Multimodal Large Language Models (MLLMs) have made impressive progress, but they still struggle with geometric reasoning because fine-grained perception of geometric primitives and relations remains unreliable. Geoparsing addresses this bottleneck by introducing a unified formal language that covers both plane and solid geometry, together with GDP-29K, a large-scale dataset containing 20K plane and 9K solid geometry diagrams collected from diverse real-world sources. The training pipeline combines supervised fine-tuning with reinforcement learning via verifiable rewards so that generated parses satisfy both syntactic correctness and geometric consistency.
Beyond diagram parsing itself, the paper shows that these formal descriptions act as an effective cognitive scaffold for downstream reasoning, consistently improving multiple MLLMs on geometry benchmarks.
One representation covers plane geometry and solid geometry, from basic primitives to higher-order structures such as planes, prisms, pyramids, cones, cylinders, and frustums.
GDP-29K contains 28,882 labeled samples, including printed and handwritten plane geometry as well as the first large-scale solid geometry parsing subset.

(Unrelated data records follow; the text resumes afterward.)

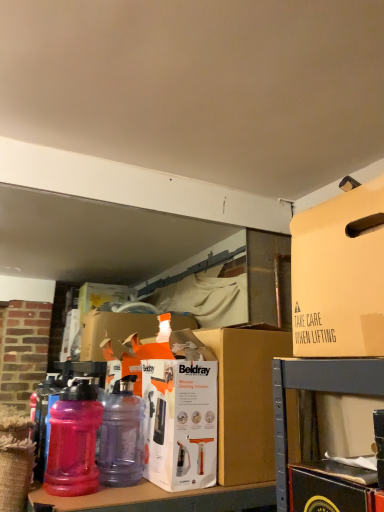
What do you see at coordinates (121, 436) in the screenshot? I see `translucent purple bottle at center, which ranks as the 2th bottle in left-to-right order` at bounding box center [121, 436].

Image resolution: width=384 pixels, height=512 pixels. In order to click on beige cardboard box at upper right in this screenshot , I will do (339, 275).

The width and height of the screenshot is (384, 512). What are the coordinates of `pink translucent water bottle at lower left, the 1th bottle in the left-to-right sequence` in the screenshot? It's located at (74, 440).

Considering the relative sizes of beige cardboard box at upper right and pink translucent water bottle at lower left, the 1th bottle in the left-to-right sequence, in the image provided, is beige cardboard box at upper right smaller than pink translucent water bottle at lower left, the 1th bottle in the left-to-right sequence,?

No, beige cardboard box at upper right is not smaller than pink translucent water bottle at lower left, the 1th bottle in the left-to-right sequence.

Is beige cardboard box at upper right beside pink translucent water bottle at lower left, the 2th bottle viewed from the right?

They are not placed beside each other.

Locate an element on the screen. The height and width of the screenshot is (512, 384). bottle that is in front of the translucent purple bottle at center, which ranks as the 2th bottle in left-to-right order is located at coordinates (74, 440).

Can pink translucent water bottle at lower left, the 2th bottle viewed from the right, be found inside translucent purple bottle at center, which ranks as the 2th bottle in left-to-right order?

No, pink translucent water bottle at lower left, the 2th bottle viewed from the right, is located outside of translucent purple bottle at center, which ranks as the 2th bottle in left-to-right order.

Would you say translucent purple bottle at center, which ranks as the 2th bottle in left-to-right order, is a long distance from pink translucent water bottle at lower left, the 2th bottle viewed from the right?

translucent purple bottle at center, which ranks as the 2th bottle in left-to-right order, is near pink translucent water bottle at lower left, the 2th bottle viewed from the right, not far away.

Is translucent purple bottle at center, which ranks as the 2th bottle in left-to-right order, at the right side of pink translucent water bottle at lower left, the 2th bottle viewed from the right?

Indeed, translucent purple bottle at center, which ranks as the 2th bottle in left-to-right order, is positioned on the right side of pink translucent water bottle at lower left, the 2th bottle viewed from the right.

From the image's perspective, is translucent purple bottle at center, which is counted as the 1th bottle, starting from the right, located beneath beige cardboard box at upper right?

Yes, from the image's perspective, translucent purple bottle at center, which is counted as the 1th bottle, starting from the right, is below beige cardboard box at upper right.

Is translucent purple bottle at center, which ranks as the 2th bottle in left-to-right order, to the right of beige cardboard box at upper right from the viewer's perspective?

In fact, translucent purple bottle at center, which ranks as the 2th bottle in left-to-right order, is to the left of beige cardboard box at upper right.

In the scene shown: Who is taller, translucent purple bottle at center, which is counted as the 1th bottle, starting from the right, or beige cardboard box at upper right?

translucent purple bottle at center, which is counted as the 1th bottle, starting from the right, is taller.

How much distance is there between translucent purple bottle at center, which ranks as the 2th bottle in left-to-right order, and brown cardboard box at center?

translucent purple bottle at center, which ranks as the 2th bottle in left-to-right order, is 31.29 centimeters away from brown cardboard box at center.

From a real-world perspective, is translucent purple bottle at center, which is counted as the 1th bottle, starting from the right, positioned under brown cardboard box at center based on gravity?

Correct, in the physical world, translucent purple bottle at center, which is counted as the 1th bottle, starting from the right, is lower than brown cardboard box at center.

Which is in front, point (114, 449) or point (226, 398)?

The point (114, 449) is in front.

Does translucent purple bottle at center, which ranks as the 2th bottle in left-to-right order, have a larger size compared to brown cardboard box at center?

→ Actually, translucent purple bottle at center, which ranks as the 2th bottle in left-to-right order, might be smaller than brown cardboard box at center.

Identify the location of bottle that is the 2nd object located below the brown cardboard box at center (from the image's perspective). (121, 436).

Does brown cardboard box at center turn towards translucent purple bottle at center, which ranks as the 2th bottle in left-to-right order?

No, brown cardboard box at center is not facing towards translucent purple bottle at center, which ranks as the 2th bottle in left-to-right order.

In the scene shown: What's the angular difference between brown cardboard box at center and translucent purple bottle at center, which ranks as the 2th bottle in left-to-right order,'s facing directions?

The facing directions of brown cardboard box at center and translucent purple bottle at center, which ranks as the 2th bottle in left-to-right order, are 0.601 degrees apart.

Measure the distance from brown cardboard box at center to translucent purple bottle at center, which ranks as the 2th bottle in left-to-right order.

brown cardboard box at center is 12.32 inches away from translucent purple bottle at center, which ranks as the 2th bottle in left-to-right order.

Does brown cardboard box at center lie behind beige cardboard box at upper right?

That is True.

Is point (264, 480) closer or farther from the camera than point (347, 233)?

Point (264, 480) is farther from the camera than point (347, 233).

Considering the relative sizes of brown cardboard box at center and beige cardboard box at upper right in the image provided, is brown cardboard box at center taller than beige cardboard box at upper right?

Yes.

From a real-world perspective, is brown cardboard box at center above or below beige cardboard box at upper right?

brown cardboard box at center is situated lower than beige cardboard box at upper right in the real world.

Is pink translucent water bottle at lower left, the 1th bottle in the left-to-right sequence, spatially inside translucent purple bottle at center, which is counted as the 1th bottle, starting from the right, or outside of it?

The correct answer is: outside.

From the image's perspective, would you say pink translucent water bottle at lower left, the 1th bottle in the left-to-right sequence, is shown under translucent purple bottle at center, which is counted as the 1th bottle, starting from the right?

Actually, pink translucent water bottle at lower left, the 1th bottle in the left-to-right sequence, appears above translucent purple bottle at center, which is counted as the 1th bottle, starting from the right, in the image.

Looking at this image, who is smaller, pink translucent water bottle at lower left, the 2th bottle viewed from the right, or translucent purple bottle at center, which ranks as the 2th bottle in left-to-right order?

translucent purple bottle at center, which ranks as the 2th bottle in left-to-right order, is smaller.

The image size is (384, 512). I want to click on bottle located underneath the pink translucent water bottle at lower left, the 2th bottle viewed from the right (from a real-world perspective), so click(121, 436).

Where is `bottle that is the 1st object located behind the beige cardboard box at upper right`? bottle that is the 1st object located behind the beige cardboard box at upper right is located at coordinates (74, 440).

I want to click on bottle directly beneath the pink translucent water bottle at lower left, the 1th bottle in the left-to-right sequence (from a real-world perspective), so click(x=121, y=436).

Based on their spatial positions, is translucent purple bottle at center, which is counted as the 1th bottle, starting from the right, or brown cardboard box at center further from pink translucent water bottle at lower left, the 2th bottle viewed from the right?

Among the two, brown cardboard box at center is located further to pink translucent water bottle at lower left, the 2th bottle viewed from the right.

When comparing their distances from pink translucent water bottle at lower left, the 1th bottle in the left-to-right sequence, does brown cardboard box at center or beige cardboard box at upper right seem closer?

brown cardboard box at center lies closer to pink translucent water bottle at lower left, the 1th bottle in the left-to-right sequence, than the other object.

Considering their positions, is beige cardboard box at upper right positioned further to pink translucent water bottle at lower left, the 1th bottle in the left-to-right sequence, than translucent purple bottle at center, which ranks as the 2th bottle in left-to-right order?

beige cardboard box at upper right is further to pink translucent water bottle at lower left, the 1th bottle in the left-to-right sequence.

Looking at this image, estimate the real-world distances between objects in this image. Which object is further from beige cardboard box at upper right, translucent purple bottle at center, which is counted as the 1th bottle, starting from the right, or pink translucent water bottle at lower left, the 1th bottle in the left-to-right sequence?

pink translucent water bottle at lower left, the 1th bottle in the left-to-right sequence, lies further to beige cardboard box at upper right than the other object.

Based on their spatial positions, is brown cardboard box at center or pink translucent water bottle at lower left, the 2th bottle viewed from the right, further from translucent purple bottle at center, which is counted as the 1th bottle, starting from the right?

Based on the image, brown cardboard box at center appears to be further to translucent purple bottle at center, which is counted as the 1th bottle, starting from the right.

When comparing their distances from translucent purple bottle at center, which is counted as the 1th bottle, starting from the right, does pink translucent water bottle at lower left, the 2th bottle viewed from the right, or brown cardboard box at center seem closer?

Based on the image, pink translucent water bottle at lower left, the 2th bottle viewed from the right, appears to be nearer to translucent purple bottle at center, which is counted as the 1th bottle, starting from the right.

Which object lies further to the anchor point pink translucent water bottle at lower left, the 2th bottle viewed from the right, brown cardboard box at center or translucent purple bottle at center, which ranks as the 2th bottle in left-to-right order?

The object further to pink translucent water bottle at lower left, the 2th bottle viewed from the right, is brown cardboard box at center.

Which object lies nearer to the anchor point beige cardboard box at upper right, brown cardboard box at center or translucent purple bottle at center, which ranks as the 2th bottle in left-to-right order?

Among the two, brown cardboard box at center is located nearer to beige cardboard box at upper right.

You are a GUI agent. You are given a task and a screenshot of the screen. Output one action in this format:
    pyautogui.click(x=<x>, y=<y>)
    Task: Click on the storage box between pink translucent water bottle at lower left, the 1th bottle in the left-to-right sequence, and beige cardboard box at upper right
    
    Given the screenshot: What is the action you would take?
    pyautogui.click(x=245, y=400)

Where is `bottle between pink translucent water bottle at lower left, the 2th bottle viewed from the right, and brown cardboard box at center`? The height and width of the screenshot is (512, 384). bottle between pink translucent water bottle at lower left, the 2th bottle viewed from the right, and brown cardboard box at center is located at coordinates (121, 436).

The width and height of the screenshot is (384, 512). I want to click on bottle located between pink translucent water bottle at lower left, the 1th bottle in the left-to-right sequence, and beige cardboard box at upper right in the left-right direction, so click(x=121, y=436).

The parser is first aligned with supervised fine-tuning and then refined using verifiable rewards that explicitly enforce format compliance and geometric validity.
GDP-29K is a large-scale benchmark for geometry diagram parsing, consisting of 28,882 annotated diagrams, including 19,965 plane geometry samples and 8,917 solid geometry samples. Beyond scale, the dataset emphasizes diversity in both visual style and geometric structure, with 5,516 handwritten diagrams included to better reflect realistic educational scenarios.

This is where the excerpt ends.